Revisiting Feature Prediction for Learning Visual Representations from Video

Properties
authors	Adrien Bardes, Quentin Garrido, Jean Ponce, Xinlei Chen, Michael Rabbat, Yann LeCun, Mahmoud Assran, Nicolas Ballas
year	2024
url	http://arxiv.org/abs/2404.08471

Abstract

This paper explores feature prediction as a stand-alone objective for unsupervised learning from video and introduces V-JEPA, a collection of vision models trained solely using a feature prediction objective, without the use of pretrained image encoders, text, negative examples, reconstruction, or other sources of supervision. The models are trained on 2 million videos collected from public datasets and are evaluated on downstream image and video tasks. Our results show that learning by predicting video features leads to versatile visual representations that perform well on both motion and appearance-based tasks, without adaption of the model's parameters; e.g., using a frozen backbone. Our largest model, a ViT-H/16 trained only on videos, obtains 81.9% on Kinetics-400, 72.2% on Something-Something-v2, and 77.9% on ImageNet1K.

Notes¶

Zotero Link

Feature prediction leads to versatile visual representations that perform well across downstream image and video tasks without adaption of the model’s weights;

In fact, the objective in equation (1) is similar to the loss of Assran et al. (2023) used for image pretraining, but we modify it to use an l1 regression, which we found to be more stable.

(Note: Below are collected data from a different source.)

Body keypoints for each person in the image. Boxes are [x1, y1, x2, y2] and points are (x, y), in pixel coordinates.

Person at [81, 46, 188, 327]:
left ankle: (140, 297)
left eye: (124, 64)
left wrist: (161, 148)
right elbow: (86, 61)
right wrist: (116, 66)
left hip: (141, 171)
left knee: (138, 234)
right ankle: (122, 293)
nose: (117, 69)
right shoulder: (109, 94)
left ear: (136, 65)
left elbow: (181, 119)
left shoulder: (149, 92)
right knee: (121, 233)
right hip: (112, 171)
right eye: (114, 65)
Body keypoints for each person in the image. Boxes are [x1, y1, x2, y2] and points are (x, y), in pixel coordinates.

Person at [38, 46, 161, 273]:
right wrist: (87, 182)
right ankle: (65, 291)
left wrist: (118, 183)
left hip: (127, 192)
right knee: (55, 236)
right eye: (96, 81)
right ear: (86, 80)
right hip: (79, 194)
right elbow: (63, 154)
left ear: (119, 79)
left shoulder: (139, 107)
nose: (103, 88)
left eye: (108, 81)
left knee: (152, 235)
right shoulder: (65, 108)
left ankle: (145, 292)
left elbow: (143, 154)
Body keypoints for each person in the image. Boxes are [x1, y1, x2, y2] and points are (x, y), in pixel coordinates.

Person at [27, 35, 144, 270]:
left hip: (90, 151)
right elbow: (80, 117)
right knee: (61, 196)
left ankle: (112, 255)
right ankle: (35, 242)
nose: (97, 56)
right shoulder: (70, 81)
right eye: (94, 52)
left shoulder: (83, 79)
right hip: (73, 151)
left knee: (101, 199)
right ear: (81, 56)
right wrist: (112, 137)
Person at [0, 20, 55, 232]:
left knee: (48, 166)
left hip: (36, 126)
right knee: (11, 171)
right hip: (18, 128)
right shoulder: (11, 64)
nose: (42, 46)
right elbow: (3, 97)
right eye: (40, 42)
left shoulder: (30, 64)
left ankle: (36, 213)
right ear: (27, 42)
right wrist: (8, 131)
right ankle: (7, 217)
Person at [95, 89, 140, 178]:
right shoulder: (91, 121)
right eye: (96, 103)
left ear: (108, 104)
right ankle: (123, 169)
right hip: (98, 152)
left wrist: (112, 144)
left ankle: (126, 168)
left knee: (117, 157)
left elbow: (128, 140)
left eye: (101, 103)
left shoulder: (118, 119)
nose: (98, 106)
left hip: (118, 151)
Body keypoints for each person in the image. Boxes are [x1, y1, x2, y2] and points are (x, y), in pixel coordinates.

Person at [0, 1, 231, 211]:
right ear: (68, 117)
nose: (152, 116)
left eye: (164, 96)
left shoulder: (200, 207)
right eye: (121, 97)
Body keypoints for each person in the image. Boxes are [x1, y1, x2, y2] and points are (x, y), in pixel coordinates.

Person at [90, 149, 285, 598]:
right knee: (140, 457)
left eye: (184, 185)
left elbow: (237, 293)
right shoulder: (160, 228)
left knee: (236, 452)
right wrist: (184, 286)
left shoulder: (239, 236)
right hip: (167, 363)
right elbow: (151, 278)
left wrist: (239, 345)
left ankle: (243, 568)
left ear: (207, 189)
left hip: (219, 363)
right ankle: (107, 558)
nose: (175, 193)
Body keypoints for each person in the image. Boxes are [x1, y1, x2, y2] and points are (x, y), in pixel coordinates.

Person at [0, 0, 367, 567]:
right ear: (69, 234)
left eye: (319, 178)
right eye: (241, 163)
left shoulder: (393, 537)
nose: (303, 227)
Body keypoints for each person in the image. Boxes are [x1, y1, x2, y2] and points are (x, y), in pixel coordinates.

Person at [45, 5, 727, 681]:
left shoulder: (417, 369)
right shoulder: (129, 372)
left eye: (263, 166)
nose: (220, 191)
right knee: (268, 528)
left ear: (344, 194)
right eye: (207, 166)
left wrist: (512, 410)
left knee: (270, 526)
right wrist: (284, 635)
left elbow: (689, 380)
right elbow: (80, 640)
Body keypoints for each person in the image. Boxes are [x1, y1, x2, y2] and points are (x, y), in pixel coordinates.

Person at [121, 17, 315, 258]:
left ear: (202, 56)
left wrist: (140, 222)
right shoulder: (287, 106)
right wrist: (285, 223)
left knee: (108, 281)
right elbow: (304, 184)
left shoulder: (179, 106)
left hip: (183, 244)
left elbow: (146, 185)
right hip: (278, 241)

Incredibly interesting. L1 regression because it was more stable. This is not very intuitive either! L1 is sparsity encouraging and would assume entries in the latents are laplace distributed instead of gaussian distributed.

The hypothesis is that incorporating an exponential moving average to compute the representation of y ensures that the predictor evolves faster than the encoder and remains close to optimal, thereby preventing collapse.

Masking a large continuous block that covers the full temporal dimension limits information leakage due to the spatial and temporal redundancy of videos, and results in a harder prediction task

The encoder is parameterized using standard ViT networks, while the predictor is a narrow transformer implemented using 12 blocks with an embedding dimension of 384.